Mean, median and mode are three types of averages (promedios) and, in fact, it is not rare to see them translated simply as such. We cannot claim this to be incorrect, but it is certainly too vague for certain contexts. In the field of statistics there are several types of averages, and these are the most frequently used, particularly in the sphere of clinical trials and protocols. Some basic concepts that the translator should know about them are the following:

Mean (in Spanish, media) can be used both as an adjective and a noun. It is the one most frequently translated as average, and it is obtained by adding up all the figures in the set and dividing them by the amount of figures. In statistics, it generally relates to the arithmetic mean (media aritmética), but the translator should bear in mind there are several different statistical means: geometric mean (media geométrica), harmonic mean (media armónica) or the quadratic mean (media cuadrática), to name a few. A frequent phrase from statistics in the context of clinical trials is mean dose (dosis media), which should not be mistaken for median.
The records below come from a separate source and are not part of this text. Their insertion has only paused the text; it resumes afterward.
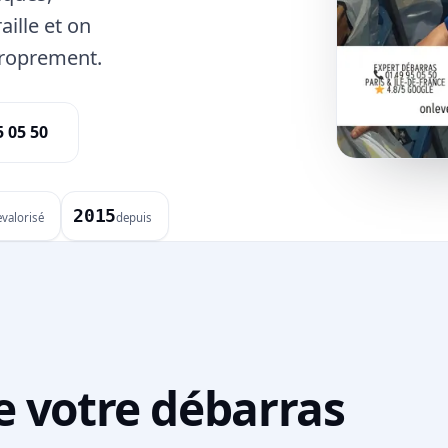
aille et on
proprement.
5 05 50
2015
evalorisé
depuis
e votre débarras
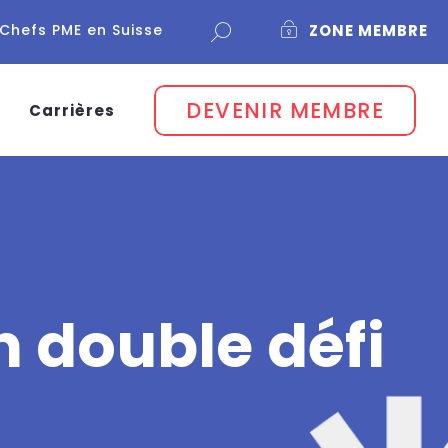
Chefs PME en Suisse
ZONE MEMBRE
DEVENIR MEMBRE
Carrières
n double défi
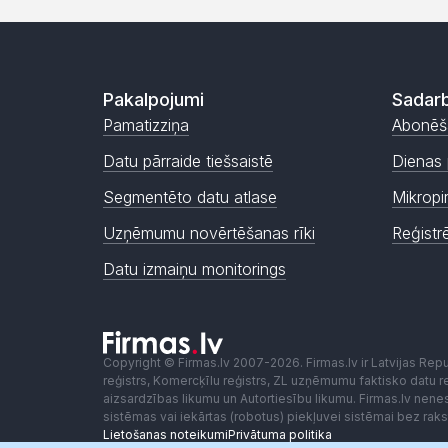
Pakalpojumi
Sadarb
Pamatizziņa
Abonēš
Datu pārraide tiešsaistē
Dienas 
Segmentēto datu atlase
Mikropi
Uzņēmumu novērtēšanas rīki
Reģistr
Datu izmaiņu monitorings
Copyright © Firmas.lv 2007-2026. Firmas.lv ir Latvijas Re
reģistrs, Komercķīlu reģistrs, ZL uzņēmumu faktisko datu reģ
aizsardzības likumu un Autortiesību likumu. Firmas.lv nen
sistēmas vai iekārtas (robotus) piekļuvei sistēmai bez ra
Lietošanas noteikumi
Privātuma politika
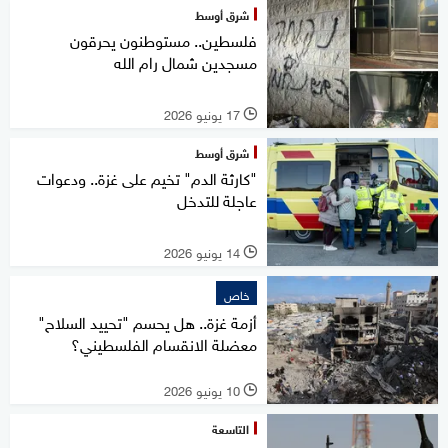
شرق أوسط
فلسطين.. مستوطنون يحرقون
مسجدين شمال رام الله
17 يونيو 2026
l
شرق أوسط
"كارثة الدم" تخيم على غزة.. ودعوات
عاجلة للتدخل
14 يونيو 2026
l
خاص
أزمة غزة.. هل يحسم "تحييد السلاح"
معضلة الانقسام الفلسطيني؟
10 يونيو 2026
l
التاسعة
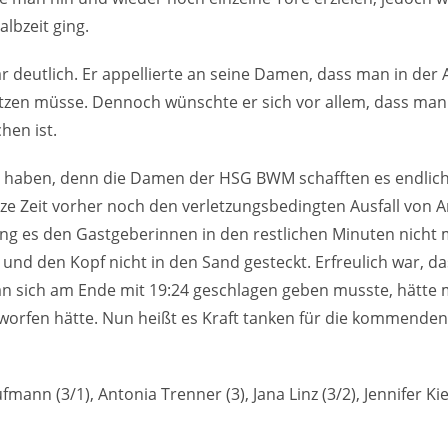
lbzeit ging.
 deutlich. Er appellierte an seine Damen, dass man in der
zen müsse. Dennoch wünschte er sich vor allem, dass man i
hen ist.
zu haben, denn die Damen der HSG BWM schafften es endlich 
ze Zeit vorher noch den verletzungsbedingten Ausfall von 
ang es den Gastgeberinnen in den restlichen Minuten nicht 
und den Kopf nicht in den Sand gesteckt. Erfreulich war, d
an sich am Ende mit 19:24 geschlagen geben musste, hätte 
worfen hätte. Nun heißt es Kraft tanken für die kommenden 
fmann (3/1), Antonia Trenner (3), Jana Linz (3/2), Jennifer Kiec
Median (in Spanish, mediana) is also translated as centil 50 or porcentil 50 (please note that percentil is not correct in Spanish). It is a measure of central tendency; it reflects the value taken by the central item of the sample ordered from the lowest value to the highest one — the value in the middle of the scale. To calculate the median, values should be sorted in ascending numeric order.

Mode (in Spanish, moda) is a measure of central tendency, representing the most frequent value. If there are no repeated values, there is no mode.

Range covers the stretch from the maximum to the minimum value taken by the variable. In Spanish, this concept can be perfectly described as amplitud de la variable, but the most frequent jargon equivalent is rango.

Needless to say, translators are not usually fond of statistics, and likely after reading this article not a single one would dare think of taking up algebraic calculus. I do not mean we will have to do estimates — firstly, because we are not paid to, and, secondly, because respectable researchers have been busy enough juggling with them, in a figurative sense of speaking. But, being aware of the fact that these terms are not exchangeable may help the translator convey the message clearly and accurately even when the source is not so explicit. In any case, if changing terminology or deviating from a glossary is not an adequate step to follow, the versed translator will be well-informed to sense there is too much play in the set of ideas presented by the author and therefore will be capable of asking for a precise and straightforward clarification for his or her doubts, increasing the chances of getting a relevant and useful reply from the content owner.

Even though concepts from statistics may seem too awkward at first sight, just as in any kind of learning experience, comfort comes as you practice. The appetite for real-life examples is the best way to start digesting them. The array of sciences involved in the field of biomedical translation that linguists face is vast and challenging — statistics is only one of those sciences.